I'm an "American" (US citizen even), and the name GIMP is just fine. For
the record, I have no issues wearing a GIMP teeshirt.
Be thankful that the name was changed in 1995 from "The GIMP" to just
"GIMP", following the realisation that the movie "Pulp Fiction" would
forever taint the name in the minds of those who care more about what a
program is called than what it does. Given the sheer quantity of GIMP
tutorials on YouTube, it's obviously wildly popular in the English-speaking
 (US and non-US) world.
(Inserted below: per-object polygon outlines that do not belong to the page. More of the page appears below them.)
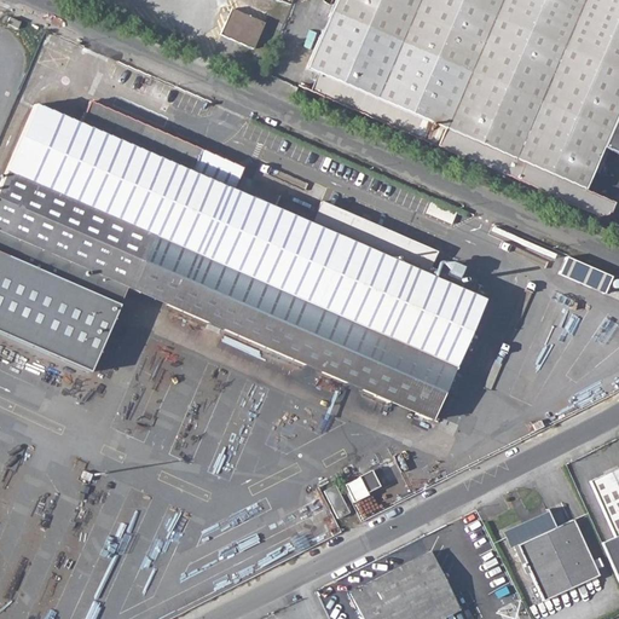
[(618,0),(334,0),(329,13),(306,68),(319,74),(312,91),(391,125),(438,145),(596,215),(600,217),(600,213),(603,214),(605,213),(606,212),(608,212),(613,201),(611,200),(583,187),(618,105),(618,0)]
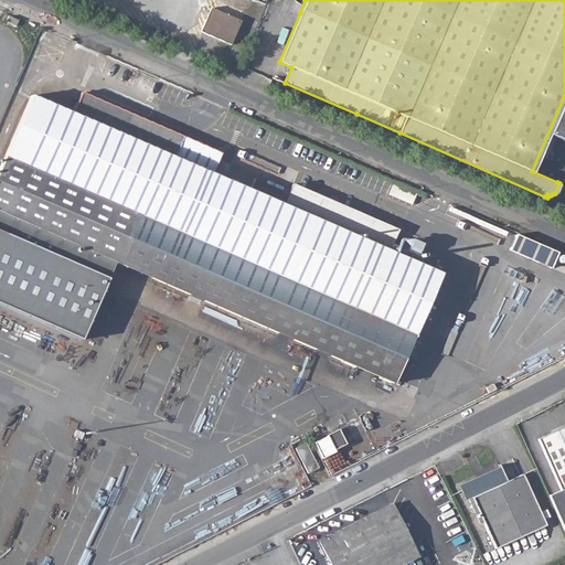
[(212,9),(202,32),(232,45),(242,22),(212,9)]
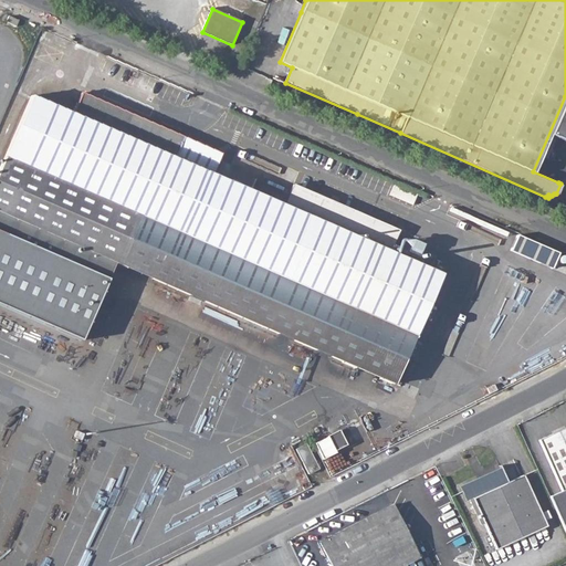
[(30,95),(0,163),(0,231),(107,279),(115,262),(394,381),(440,273),(389,251),(398,230),(293,184),(289,194),(283,190),(286,184),(271,177),(268,185),(254,178),(249,190),(212,175),(221,153),(81,92),(72,113),(30,95)]
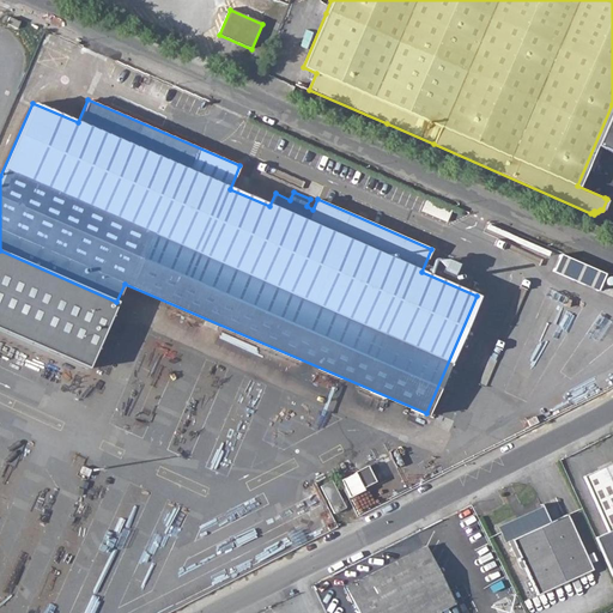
[(116,302),(0,250),(0,331),(91,370),(121,303),(116,302)]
If rich kids's parents in private schools turn
their nose up at GIMP just because the acronym spells something that isn't
marketed to them directly, then they will have no issues buying/subscribing
to Photoshop, which is a usable substitute for GIMP. Not ideal, I'll grant
you, but well, beggars and choosers and such. ;)

One last solution (since the name will not change) might be to append the
version number after GIMP, so they could call it "GIMP 2.8", which would
disambiguate it from the fetishy Quentin Tarantino character (as if that
mistake could actually be made).

My two cents, and I am a career graphic designer and long, long time
Photoshop user (since Photoshop was ver 2.5, up through CS3). These days I
use GIMP for all my Photoshop heavy-lifting. I always recommend GIMP to
companies as a replacement for Adobe products for their photo-editing and
graphic design needs. Not one has even mentioned the name being an issue.
Why would they? GIMP goes right along with Google, Yahoo, and a myriad of
other silly named things that people also don't care about. The most common
questions I get are "Are you sure this is free?", and "No, really? This is
free? I can use this for professional purposes?".

Sure, there will always be some people who don't like the name. Maybe a
page directing them to some of the finer points made in these
conversations, and suggestions for calling it something "else" like
G.I.M.P. or GnuIMP, or GIMP 2.8. or pronouncing it "JIMP" as none of these
require changing the name of the program.


On Wed, Apr 29, 2015 at 7:47 PM, Nathan Summers <rockwalrus gmail com>

Grr, when did GMail change the default from reply-to-list to

On Tue, Apr 28, 2015 at 4:34 AM, Alexandre Prokoudine
<alexandre prokoudine gmail com> wrote:
28 апр. 2015 г. 8:22 пользователь "Sam Bagot" написал:

Renames have worked in the past as I see it and for the most part, as
sure you've heard people consider before, a product named gimp can't
succeed against a product named professionally like PhotoShop.

We do not make GIMP to compete against Photoshop.

GIMP _is_ used at schools. Also, USA is not the only country in the
Not even the largest one out there.

So our target audience is non-English speaking photographic
professionals that don't already like Photoshop?  I just don't see
that as a very big niche.

Furthermore, I suggest you exercise nastyness elsewhere. This is a
list for discussing development of GIMP.

There's nothing nasty about what he said.  The name of the program
actually is a serious impediment to the development of GIMP, and if
it's not to be discussed here, then where?  Sam makes several
excellent points about why GIMP doesn't get the kind of professional
contributions that other projects of similar stature such as the Linux
kernel or Firefox, and I think there's a lot of truth to what he says.

You can say that you don't care about what GIMP means in English out
of some egalitarian principal that all languages should be treated
equally, but as a practical matter that means that you're putting a
huge barrier to developing in place for the largest part of the
software industry GDP.  That has consequences.  For example, I
wouldn't have wanted my name associated with something called "GIMP"
if I had known what the word meant when I started contributing to it.
I highly doubt I'm the only one.  Are you sure it's a good idea to
shut out contributions from all but the most naive and the most
calloused of the English-speaking world?

I personally consider the "we can get people to overlook the
connotations of the name" idea as a failed hypothesis at this point.
I'm not sure how aware the non-native-English speakers are of how far
the name is outside of the Overton Window, but I can assure you it's
not even close.  It's not worth the effort to try to make it socially
acceptable.  You can choose to ignore that fact, but you can't deny
that it has a very large influence on the pace of development.